The sources for wearing a kippah can be found in the Talmud. In tractate Shabbat it states you should Cover your head in order that the fear of heaven may be on you. As well, in tractate Kiddushin it states Rabbi Honah ben Joshua never walked 4 cubits with his head uncovered. He explained: Because the Divine Presence is always over me. The obligation of wearing a yarmulke, halakhic experts agree that it is a custom.
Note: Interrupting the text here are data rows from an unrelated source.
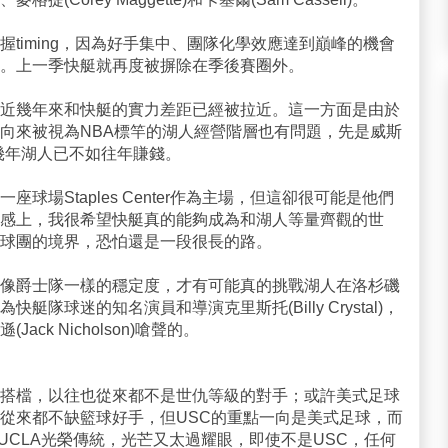
timing，因為好手集中、團隊化學效應達到巔峰的機會
。上一季快艇就再度被摒除在季後賽圈外。
近幾年來和快艇的實力差距已經被拉近。這一方面是由於
向來被視為NBA標竿的湖人經營階層也有問題，先是威斯
信，近幾年湖人已不如往年賺錢。
球場Staples Center作為主場，但這卻很可能是他們
感上，我很希望快艇真的能夠成為和湖人等量齊觀的世
球團的境界，恐怕還是一段很長的路。
像爵士隊一樣的穩定度，才有可能真的挑戰湖人在洛杉磯
隊球迷的知名演員和導演克里斯托(Billy Crystal)，
ck Nicholson)嗆聲的。
搭檔，以往也從來都不是世仇等級的對手；或許美式足球
從來都不缺籃球好手，但USC的重點一向是美式足球，而
建立的UCLA光榮傳統，光芒又太過耀眼，即使不是USC，任何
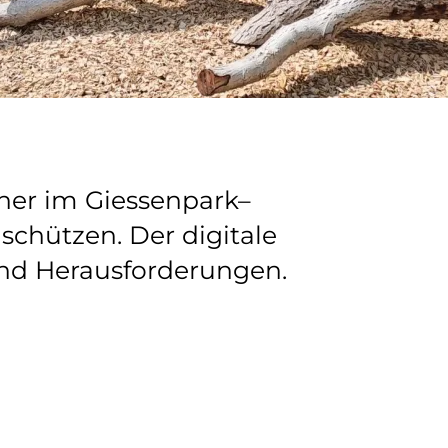
her im Giessenpark–
schützen. Der digitale
 und Herausforderungen.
The prevailing view among Rabbinical authorities is that this custom has taken on a force of law because it is an act of Kiddush Ha-Shem, "Sanctifying the Holy Name". From a strictly talmudic point of view, however, the only moment when a Jewish man is required to cover his head is during prayer (Mishne Torah, Ahavah, Hilkhot Tefilah 5:5).
Even this interpretation is in question; as recently as the 1600 huderds , scholar David Haley of Ostrog, Russia, suggested that all Jews should never uncover their heads in order to help distinguish them from Christians- especially while they are at prayer.
A Hasidic/Kabbalist tradition states that the kippah reflects several ideas: one is that Ha-Shem covers us with His Divine Palm; indeed, the Hebrew word kaf means either "cloud" or "palm of the hand". The Hebrew letter kav is the first letter of the word kippah.
Reasons given for wearing a kippah today include:
recognition that God is "above" humankind;
"identification" with the Jewish people;
demonstration of the "ministry" of all Jews.